Since entering the National Hockey League as an expansion team back in 1972, the Calgary Flames have played a lot of hockey in their two home cities.
Since their inception in 1972, they’ve played 2,057 regular season home games. 308 were in Atlanta, all at the Omni. 1,736 have been in Calgary: 120 at the Stampede Corral, 1,615 at the Saddledome and one at McMahon Stadium.
That leaves three home games that were played at neutral sites.
These are their stories.
Did you know that the Flames played a home game in Phoenix, Arizona’s America West Arena on Jan. 24, 1994?
Let’s flash back to 1993.
Coming out of the 1992 player’s strike, the regular season was expanded from 80 to 84 games starting with the 1992-93 season, with each team playing two neutral site games in locations selected to test out which markets could be good candidates for NHL expansion.
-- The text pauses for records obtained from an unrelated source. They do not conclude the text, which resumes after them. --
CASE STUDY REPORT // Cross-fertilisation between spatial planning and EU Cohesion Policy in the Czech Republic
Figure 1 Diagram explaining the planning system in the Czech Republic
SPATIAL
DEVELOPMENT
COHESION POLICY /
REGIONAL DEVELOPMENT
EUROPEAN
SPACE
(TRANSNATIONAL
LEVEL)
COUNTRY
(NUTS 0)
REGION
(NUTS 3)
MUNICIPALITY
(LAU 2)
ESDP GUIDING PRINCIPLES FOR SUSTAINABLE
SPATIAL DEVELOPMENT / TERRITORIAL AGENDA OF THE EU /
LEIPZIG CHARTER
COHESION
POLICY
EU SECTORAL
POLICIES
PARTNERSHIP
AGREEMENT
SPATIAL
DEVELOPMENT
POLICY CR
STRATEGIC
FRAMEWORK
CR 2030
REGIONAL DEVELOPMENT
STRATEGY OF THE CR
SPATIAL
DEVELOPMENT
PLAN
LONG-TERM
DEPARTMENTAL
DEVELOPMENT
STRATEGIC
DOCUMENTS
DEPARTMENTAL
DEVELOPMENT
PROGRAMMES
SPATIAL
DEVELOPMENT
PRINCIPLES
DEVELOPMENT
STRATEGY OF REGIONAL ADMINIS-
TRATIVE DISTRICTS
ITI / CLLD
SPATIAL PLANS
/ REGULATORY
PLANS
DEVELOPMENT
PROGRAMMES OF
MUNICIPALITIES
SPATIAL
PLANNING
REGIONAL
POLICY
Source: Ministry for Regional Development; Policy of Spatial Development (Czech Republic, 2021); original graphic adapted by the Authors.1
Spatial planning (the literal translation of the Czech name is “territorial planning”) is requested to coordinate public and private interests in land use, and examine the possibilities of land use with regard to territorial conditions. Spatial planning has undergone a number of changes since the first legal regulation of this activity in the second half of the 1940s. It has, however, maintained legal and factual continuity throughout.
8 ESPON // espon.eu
In 1992-93, the Flames played a road game in Saskatoon and a home game in Cincinnati. Meanwhile, arguably the best-received neutral site game was a clash between Montreal and Los Angeles held in Phoenix. In the 1993-94 season, the Flames were scheduled to return to Saskatoon (for another road game) and head to Phoenix for a home game, one of four games to be hosted at America West Arena that season. (The 1992-93 game in Cincinnati was a bit of a mess, and that city never hosted another NHL game during the league’s neutral-site experiments.)
The Flames headed into the game missing six regulars due to injury, including starting netminder Mike Vernon. As a result, their goaltending tandem was Andrei Trefilov, backed up by Trevor Kidd.
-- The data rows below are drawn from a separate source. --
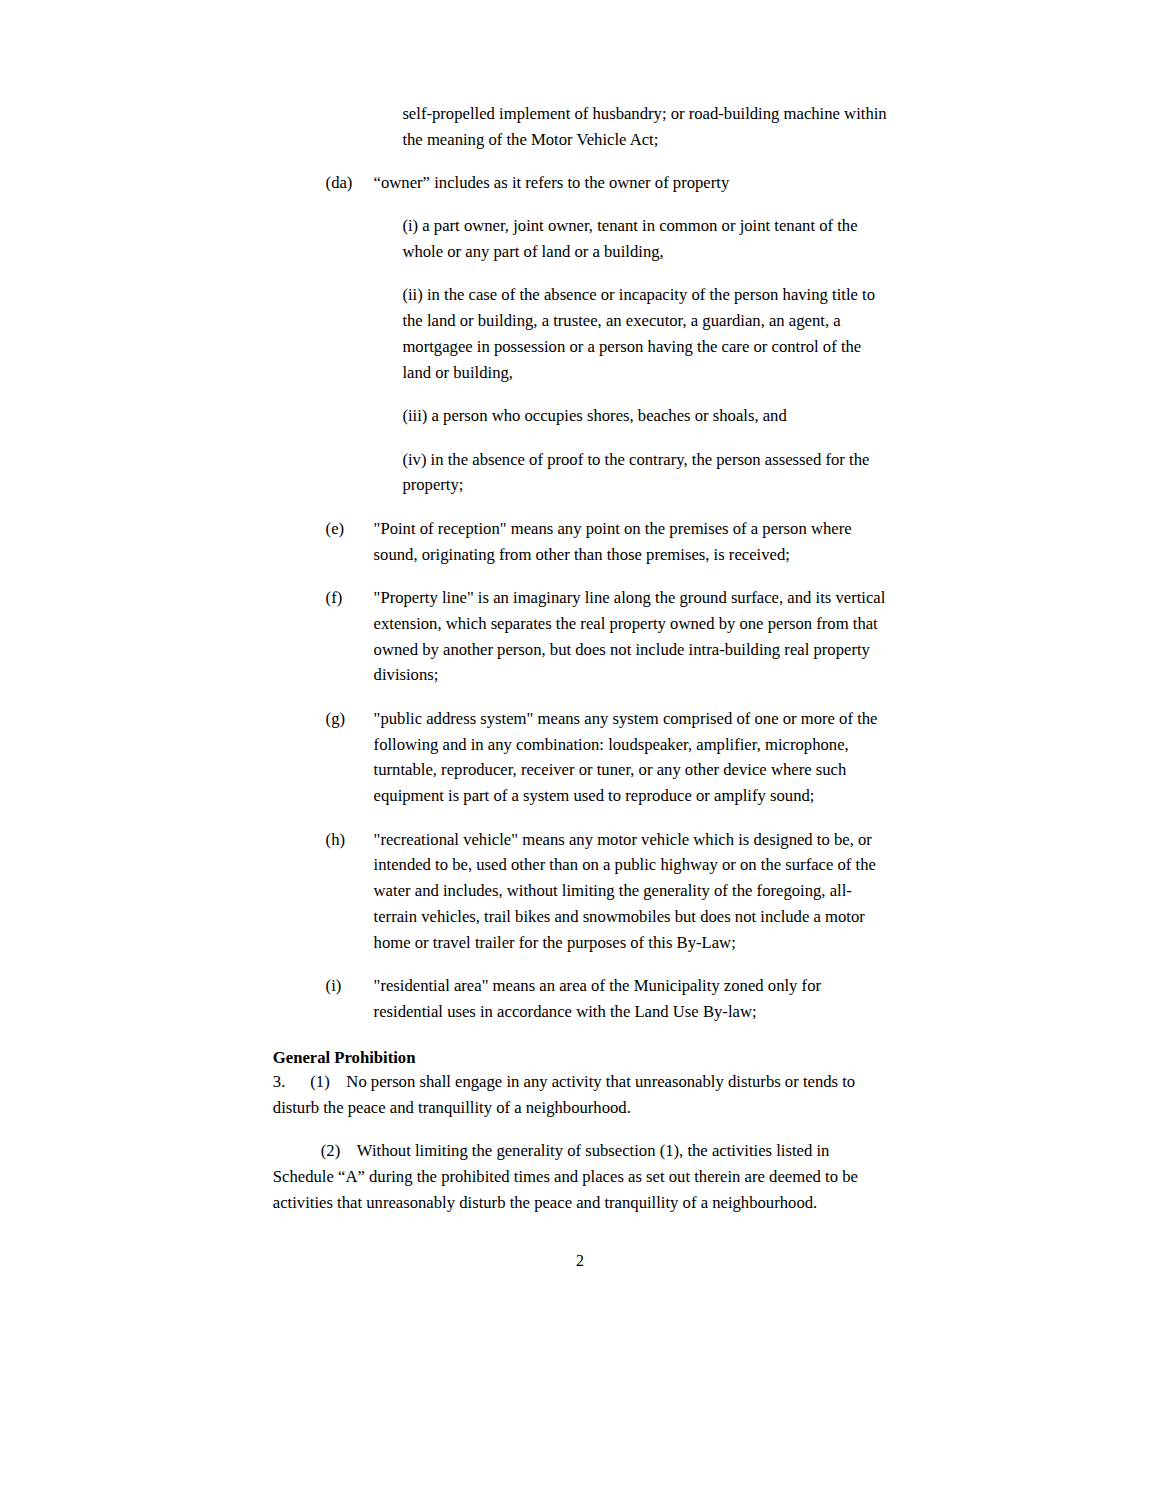self-propelled implement of husbandry; or road-building machine within the meaning of the Motor Vehicle Act;
(da) “owner” includes as it refers to the owner of property
(i) a part owner, joint owner, tenant in common or joint tenant of the whole or any part of land or a building,
(ii) in the case of the absence or incapacity of the person having title to the land or building, a trustee, an executor, a guardian, an agent, a mortgagee in possession or a person having the care or control of the land or building,
(iii) a person who occupies shores, beaches or shoals, and
(iv) in the absence of proof to the contrary, the person assessed for the property;
(e) "Point of reception" means any point on the premises of a person where sound, originating from other than those premises, is received;
(f) "Property line" is an imaginary line along the ground surface, and its vertical extension, which separates the real property owned by one person from that owned by another person, but does not include intra-building real property divisions;
(g) "public address system" means any system comprised of one or more of the following and in any combination: loudspeaker, amplifier, microphone, turntable, reproducer, receiver or tuner, or any other device where such equipment is part of a system used to reproduce or amplify sound;
(h) "recreational vehicle" means any motor vehicle which is designed to be, or intended to be, used other than on a public highway or on the surface of the water and includes, without limiting the generality of the foregoing, all-terrain vehicles, trail bikes and snowmobiles but does not include a motor home or travel trailer for the purposes of this By-Law;
(i) "residential area" means an area of the Municipality zoned only for residential uses in accordance with the Land Use By-law;
General Prohibition
3. (1) No person shall engage in any activity that unreasonably disturbs or tends to disturb the peace and tranquillity of a neighbourhood.
(2) Without limiting the generality of subsection (1), the activities listed in Schedule “A” during the prohibited times and places as set out therein are deemed to be activities that unreasonably disturb the peace and tranquillity of a neighbourhood.
2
After a scoreless first period, the teams basically exchanged goals for the rest of the night.
The Kings headed into the third period with a 2-1 lead off of power play goals in the second period from Luc Robitaille and Wayne Gretzky. Ron Stern had the lone Flames goals.
Theo Fleury tied the game early in the third period with a shorthanded goal, and the Flames took a lead later in the period off a goal from Robert Reichel. But the Kings scored their third power play goal of the game with 3.5 seconds left in regulation, with Chris Dahlquist in the sin bin and Kelly Hrudey on the bench for the extra attacker.
Overtime solved nothing, and the game finished as a tie. Oddly enough, it was the second consecutive tie for the Flames in a neutral site home game.
The 1993-94 season was the final year of the NHL’s neutral site experiment. The NHL released an 84-game schedule for the 1994-95 season, which featured the Flames playing a pair of neutral site games in Phoenix, but that became a moot point when the owners locked the players out at the beginning of October and the schedule was scrapped.
The 1994-95 season eventually went forward after a new CBA was agreed to in January 1995, but only with 48 games and with no neutral site games. Subsequent seasons were reduced to 82 games and the neutral site experiment was abandoned.